Denton's Blog

A cybersecurity and tech focused blog from a college student

KPMG Cyber Hackathon 2025

Long time no see blog! Just know you haven’t been forgotten, there is a lot going on currently. One of which concluded today, the KPMG Cyber Hackathon. My first ever Hackathon, which I competed in with a friend of mine, Caleb Lerch.

In this post I’m going to share my overall experience, what I learnt from it, and even talk about my team’s preparation for the event.

What is the KPMG Cyber Hackathon?

This is an event that has run in Calgary for three years now, hosted by KPMG. It’s a capture the flag challenge, but a little different compared to what you would see at a typical CTF event.

For this challenge, there are multiple machines set up with flags hidden in only a few of them, and you are tasked with finding as many as possible within the alotted time (in our case three hours).

And this challenge is known to be pretty hard when it comes to finding more than just the first one.

Event Preparation

To prepare for the event and practice alongside one another some more, we had dedicated roughly 4-4.5hrs a couple weeks prior to work through a couple boxes on HackTheBox.

That was a great way of getting a feel for working together in this type of event. We have competed in CTFs together before, but being that this event is slightly different, and I haven’t really done a whole lot similar besides some TryHackMe rooms, this was useful prep.

Each of us had also worked on some other things on our own, which for me was useful for keeping myself in a certain mindset that I like to be in for these types of things.

Competition

This morning the event started bright and early at 8am. I got there a little before then to chat with some friends and have adequate time to set up. I caught up with some classmates and some alumni who I have met previously but never really spoken to.

Once the time started, for probably close to the first half hour, we spent troubleshooting network connection issues. We would get on, and within a couple seconds or minutes we would be kicked off again. Eventually both of us were good with it.

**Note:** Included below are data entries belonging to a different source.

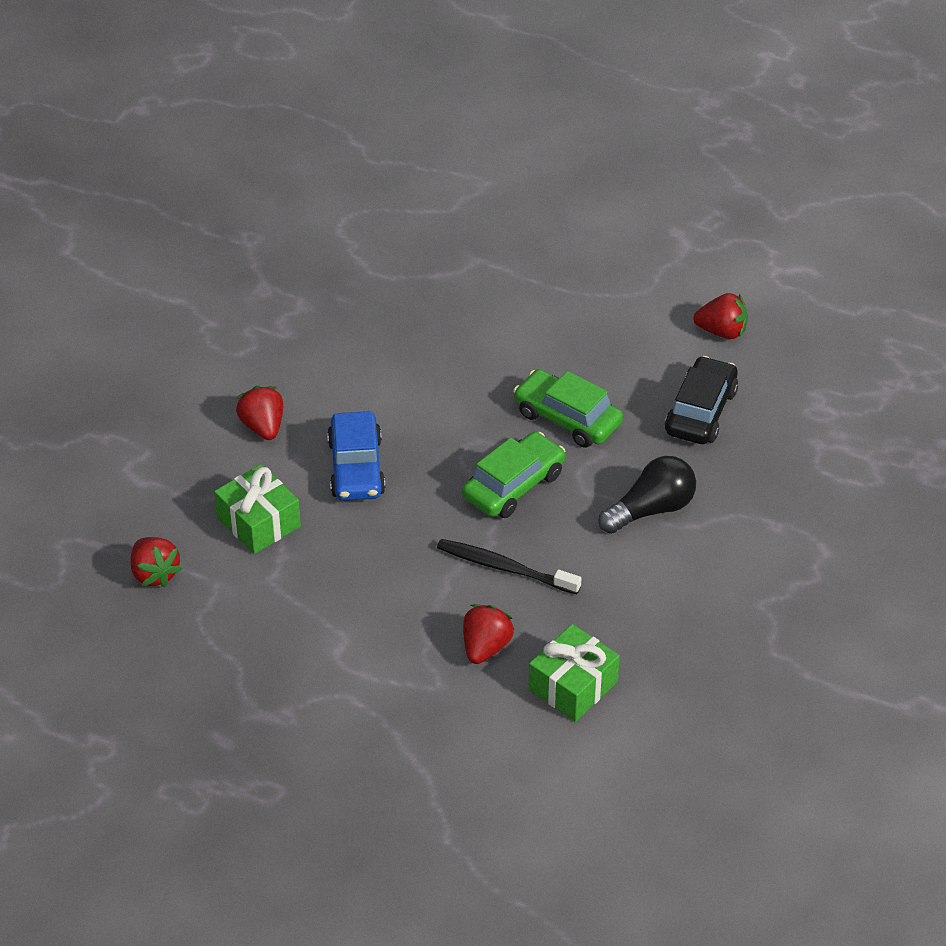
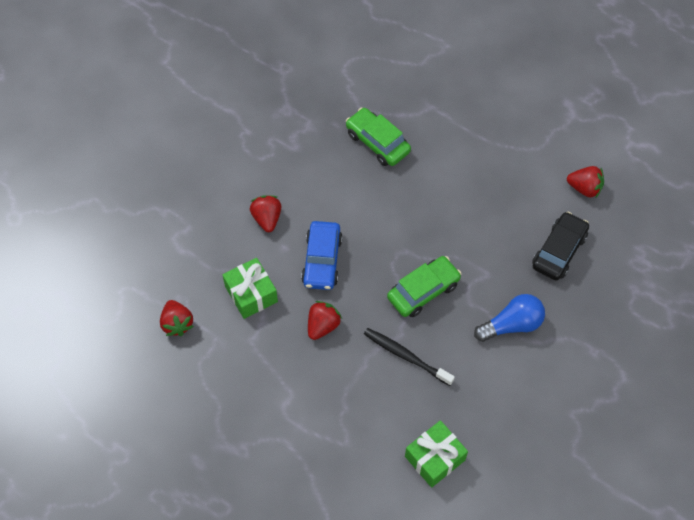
camera: 10 degrees right, 15 degrees up
red strawberry [463,604,515,664] -> red strawberry moved to [308,301,342,340]
green car [513,369,623,448] -> green car moved to [346,108,411,166]
black light bulb [598,456,696,534] -> blue light bulb [474,294,545,342]

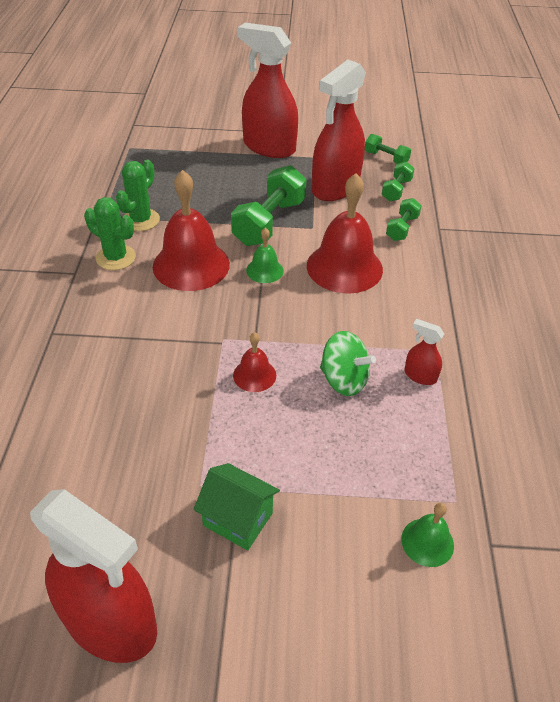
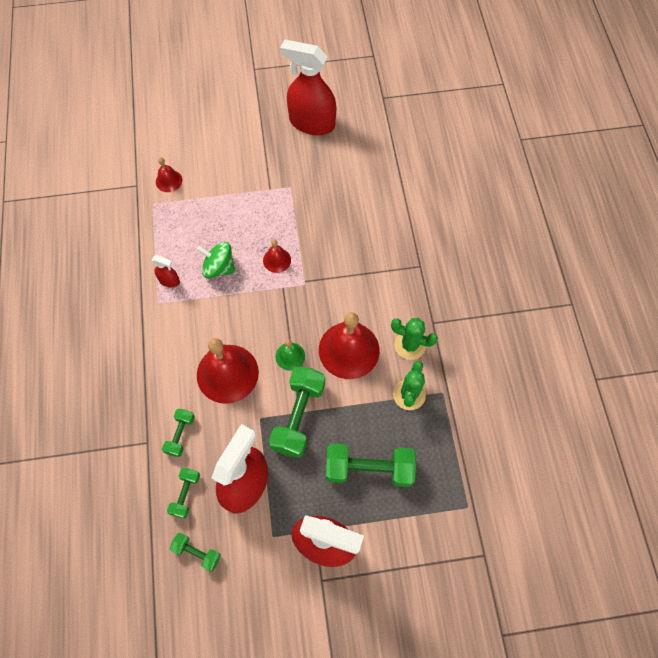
camera: 170 degrees right, 20 degrees up
green house [194,463,280,551] -> none
green bell [401,503,454,567] -> red bell [156,157,182,192]
none -> green dumbbell [326,443,416,487]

Caleb focused heavily on the first flag, whereas I started on one machine before moving over to another that I had higher hopes for. This worked out as my first machine of choice, actually didn’t have a flag.

That being said, I focused for too long on the wrong part of the vulnerable application. I had found a related CVE for the version the machine was using, except a slight difference in configuration meant it wasn’t exploitable.

What I did miss until very close to the end, was attempting the default admin login credentials or similar, which was needed for retrieving the second flag.

Caleb did find the first flag for our team through enumeration on one of the machines, which tied us for first along with everyone else.

The time flew by in this competition, and before I knew it, it was over. My biggest takeaway honestly had to do with my time blindness, especially in short competitions like this, every second counts.

With practice though, challenges like these will get easier, and eventually faster.

Conclusion

This was a great event, I really enjoyed it even though I missed out on some of the stuff that had taken place afterwards. I hope to compete in more events like it, it’s nice to try something else in between all of the typical CTF challenges you see.

And overall, it was a good opportunity to work on these kinds of skills and see where my weak spots were. I will definitely continue practicing on TryHackMe and HackTheBox, hopefully next year we can get that second flag.